Получается, что я знал его всегда. Но это не так. Я просто помню себя в его квартире: скоро вечер, завтра в школу, я один, я – здесь. Он говорит, что я ошибся, что я зашел не в тот подъезд, и что даже этажи – мой и его – не совпадают, поэтому он не понимает, с чего вдруг я позвонил именно в его дверь. Окно его комнаты выходит на школьный двор, за двором – гаражи, я видел там дохлую ворону, но об этом лучше не вспоминать.
– У меня есть конфеты, – говорит старик, – ты любишь конфеты?
Он встает, тяжело опираясь на спинку стула, идет, шаркая, мелкими шажками, нащупывает в кармане ключ, открывает дверцу буфета – я замечаю царапины вокруг замочной скважины. Он возвращается с тарелкой. У тарелки надколотый ободок, на ней лежат конфеты в красно-желтых фантиках.
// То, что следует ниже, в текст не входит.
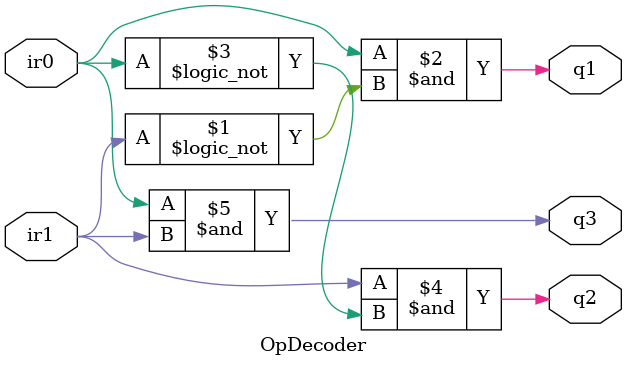
<source format=v>
module OpDecoder(ir0, ir1, q1, q2, q3);
input ir0, ir1;
output q1, q2, q3;
wire q1 = ir0 & !ir1,
q2 = ir1 & !ir0,
q3 = ir0 & ir1;
endmodule

</source>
– Чего бы тебе еще показать?
Я ем конфету. Он растерян, ему неловко со мной, я это вижу. Старик оглядывает свою комнату, потом, будто на что-то решившись – как если бы он долго смотрел на фотографию реки или ущелья в горах, а потом увидел бы снимок тех же берегов и тех же гор, но с фигуркой путешественника на переднем плане, и вдруг понял бы, насколько они огромны или, наоборот, вполне соизмеримы с человеческим телом – медленно нагибается и достает из под кровати чемодан. Замки чемодана выломаны, образовавшиеся отверстия забиты скомканной бумагой. Старик открывает крышку. Там ворох одежды. Под ним – стопка писем. Бумага такая ветхая, что кажется, если снять со стопки верхний листик и подержать его на весу, бумага осыплется, и это произойдет так быстро, что пересекающие ее чернильные строчки на несколько секунд останутся в воздухе, одни, а потом осыплются тоже. Еще там есть кружевная салфетка, воротник из истертого рыжего меха, резиновый сапог, деревянные счеты, театральный бинокль с выпавшим стеклышком. Он сдвигает вещи к бортику чемодана. На обнажившемся участке шелковой обивки видна прореха. Старик засовывает туда руку, почти по локоть, потом распрямляется, поворачивается ко мне. В руках у него плоская деревянная коробка.
– Вот, – говорит он, – Посмотри. Вот, что у меня есть.
– Коробочка, – говорю я.
– Коробочка! – передразнивает меня старик. Он прижимает коробку к себе, но потом все же медленно протягивает мне ее.
На крышке – пустыня. На переднем плане – заброшенный дом. Он построен из неплотно подогнанных друг к другу камней. Его дверной проем ничем не закрыт, задняя стена полуразрушена. Вдалеке, почти у горизонта, видна фигура всадника на верблюде. Я вижу всадника со спины. Там, куда он направляется, проступает зарево, а под заревом – темная неровная полоса. Мне кажется, что эти неровности похожи на силуэты домов. Город? Я смотрю на всадника и думаю, проезжал ли он мимо дома, или же ехал каким-то другим путем. А если проезжал, то, скорее всего, заметил дом еще издали, и ехал прямо к нему, наверное, не зная, что он заброшен. А потом он заглянул в дверь, но сквозь нее тоже была видна пустыня. Всадник вдали кажется очень спокойным. Он едет не торопясь.